I signori Rava all’inizio dell’800 erano una delle famiglie dell’élite benestante di Desenzano. Nell’elenco delle persone più ricche del paese, lista che doveva servire per la scelta di chi poteva essere membro della Giunta di allora e del Consiglio Comunale, i fratelli Rava risultano al 10° posto. I fratelli a cui siamo riusciti a risalire sono i figli di Domenico Rava, personaggio del’700: Antonio (1783–1806), Giuseppe (1779 – 1829), Leandra, Isabella, Gerolamo e Giovanni defunto nel 1834.

Abitavano nella grande casa di via Larga (vedasi foto dell’attuale sistemazione del cortile interno), prima della porta civica ovest in direzione Lonato-Castiglione. Era una costruzione massiccia che non aveva ancora l’attuale facciata che guarda via Vittorio Veneto, ma era ugualmente grande, con un brolo fiancheggiato sul lato sud da un fosso, dove scorrevano le acque provenienti dal Monte Croce. Su questo lato un imponente cancello permetteva il passaggio di carri e carrozze, ma la vista dell’interno dell’orto-giardino era impedita da alte siepi. L’atmosfera un pò misteriosa di tutto l’edificio e quanto annesso fecero sorgere leggende che si raccontavano dai vecchi ancora alla fine del’900.

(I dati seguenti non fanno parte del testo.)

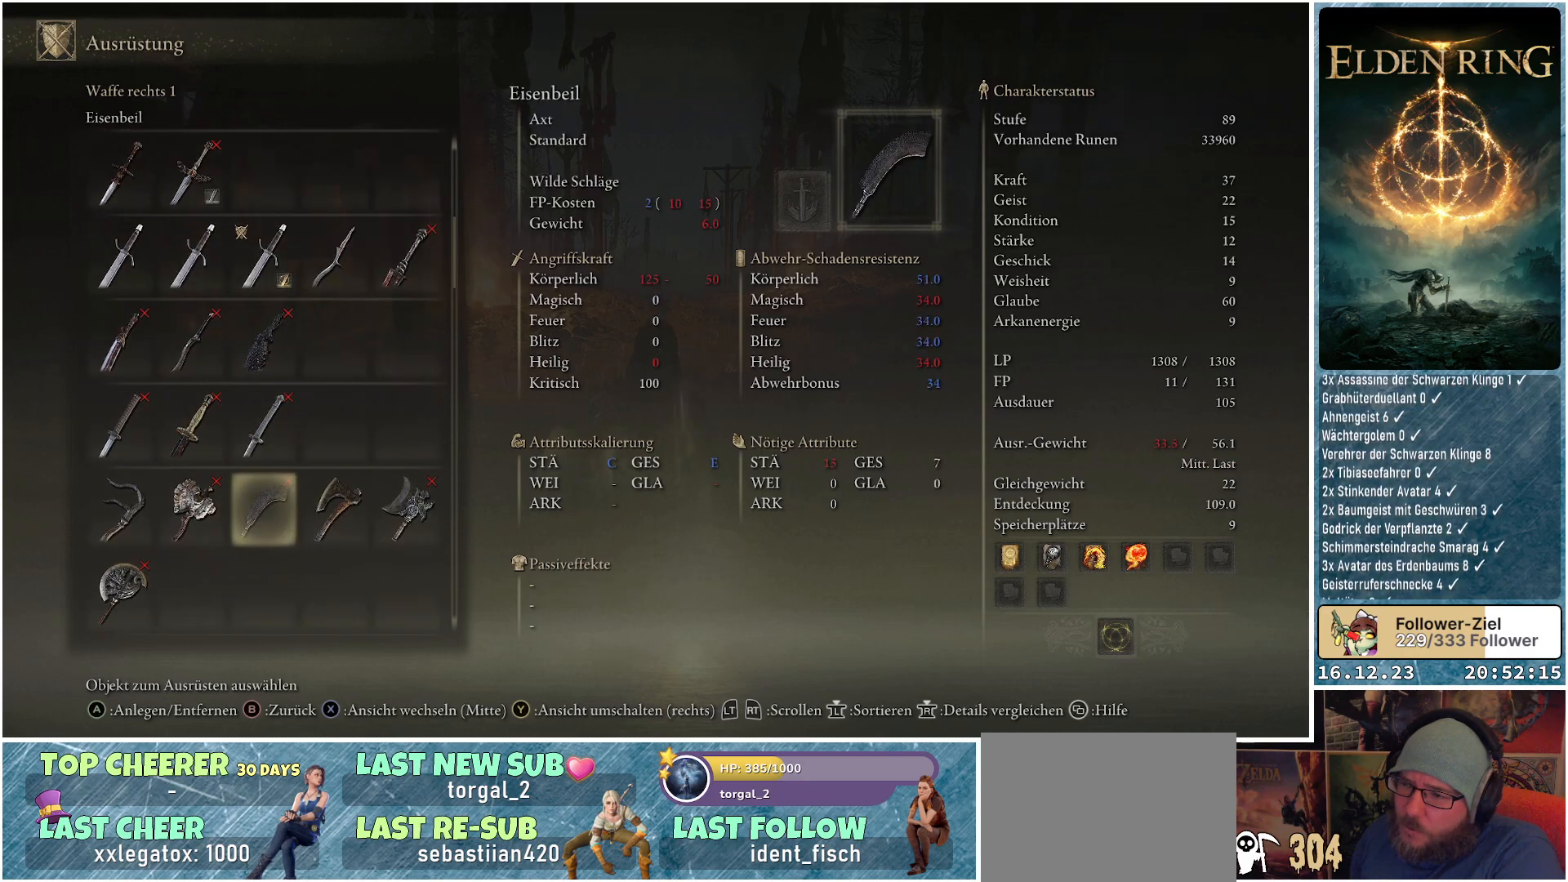
{"buttons": [], "left_stick": "center", "right_stick": "center", "events": []}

La Cronaca Manerba (1781–1821) ci informa che il giovane Antonio Rava alle 11 del mattino del 16 ottobre 1806 si suicidò. Don Giacomo Manerba dice che in paese ci furono molte chiacchiere, soprattutto perché lui ricco, a differenza di altre morti violente che in quel periodo coinvolsero desenzanesi sprovveduti. Forse nella pagina della Cronaca (p. 85), oltre alla riprovazione del peccato, grave per la morale cattolica del tempo, si riesce a scorgere della pietà. Ogni lettore del testo del Manerba può dare la propria interpretazione. Certamente il ragazzo (23 anni), come gli altri protagonisti di episodi di morte violenta, doveva stare molto male per arrivare a un tale gesto. I suoi fratelli mantennero sempre grande riservatezza. Sappiamo poi di Giuseppe Rava che era medico. Lo chiamavano nelle famiglie, anche se non era medicòcondottò, lo erano infatti Raimondo e Pietro Gallina.

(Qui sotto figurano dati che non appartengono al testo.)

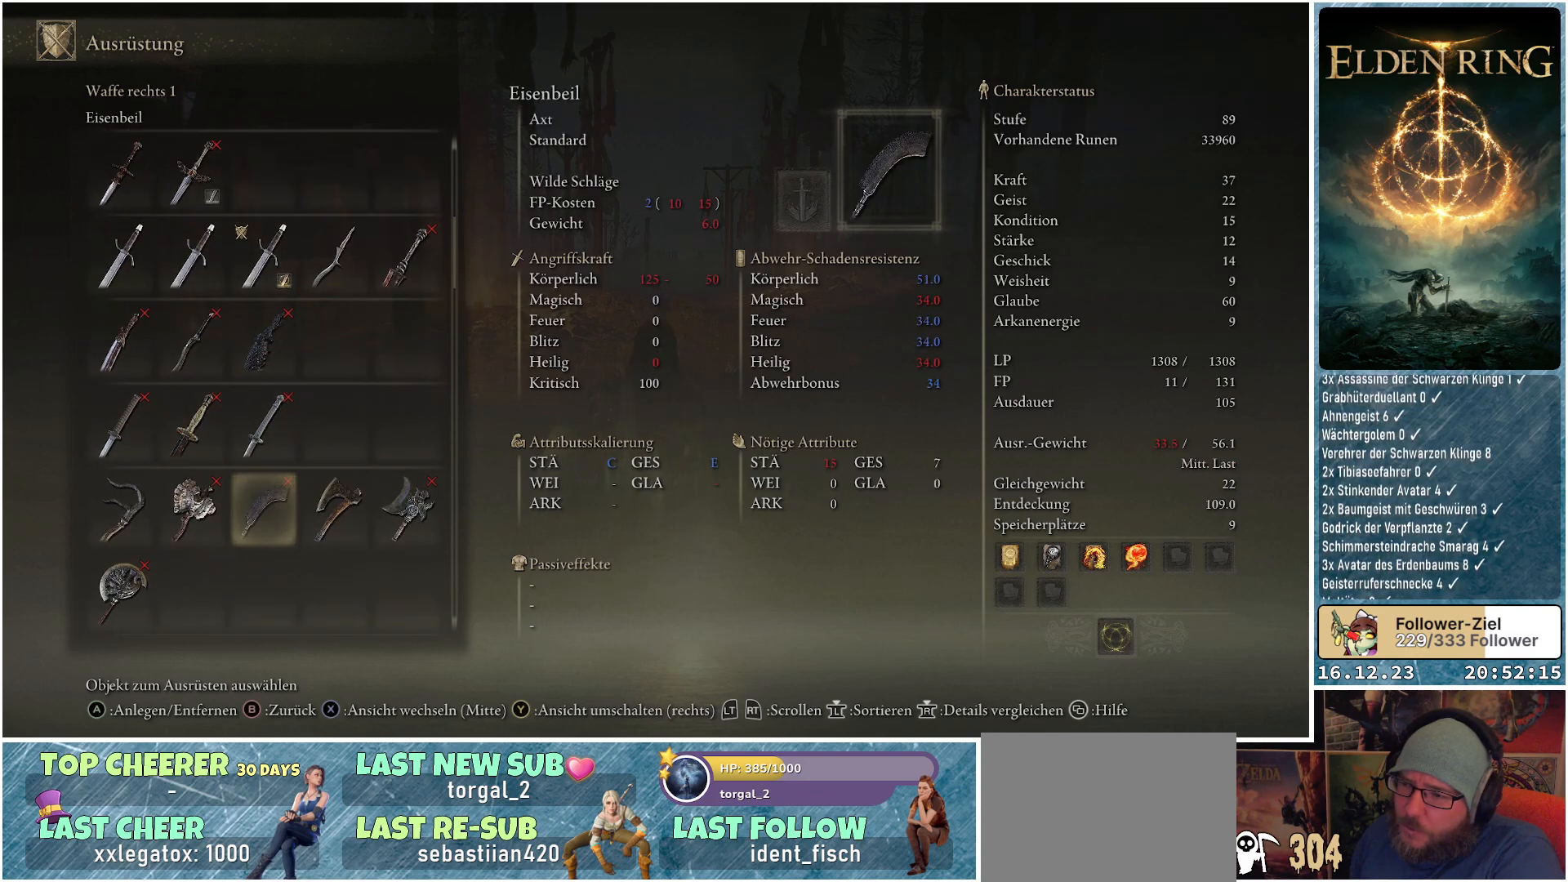
{"buttons": [], "left_stick": "center", "right_stick": "center", "events": []}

Un pomeriggio d’inverno del 1813, chiamato dai signori Pace per un’urgenza, ricevette nella schiena una lucerna scagliata violentemente da un ufficiale dell’esercito francese in ritirata dalla Russia, ospite nella stessa casa. Doveva essere una brava persona il dr. Giuseppe, se Gerolamo Bagatta, appena aperto il Collegio nel 1811, lo scelse come dottore per i suoi studenti e lo accettò volentieri come delegato governativo del Ginnasio. Stranamente, per Giuseppe abbiamo due epitaffi: uno conservato tra le carte di Gerolamo Bagatta e uno nella cartella del Municipio relativo agli epitaffi della parte monumentale del camposanto. Ambedue esprimono stima e riconoscenza. Si possono leggere tali necrologi in Le parole sulle pietre chiare edito nel 2010 dalla Grafo. Il fratello Giovanni gli sopravvisse e lo troviamo nel Consiglio Comunale asburgico fino alla sua morte. Anzi, in alcuni anni fu uno dei tre Deputati, i facenti funzioni di sindaco durante l’Amministrazione Asburgica. Maria Villio, vedova Rava, sopravvisse fino al 1857 e lasciò, per il Convitto Bagatta e per l’Ospizio dei poveri, somme consistenti, “esempio di carità cittadina” dice l’epitaffio fatto incidere dal Municipio.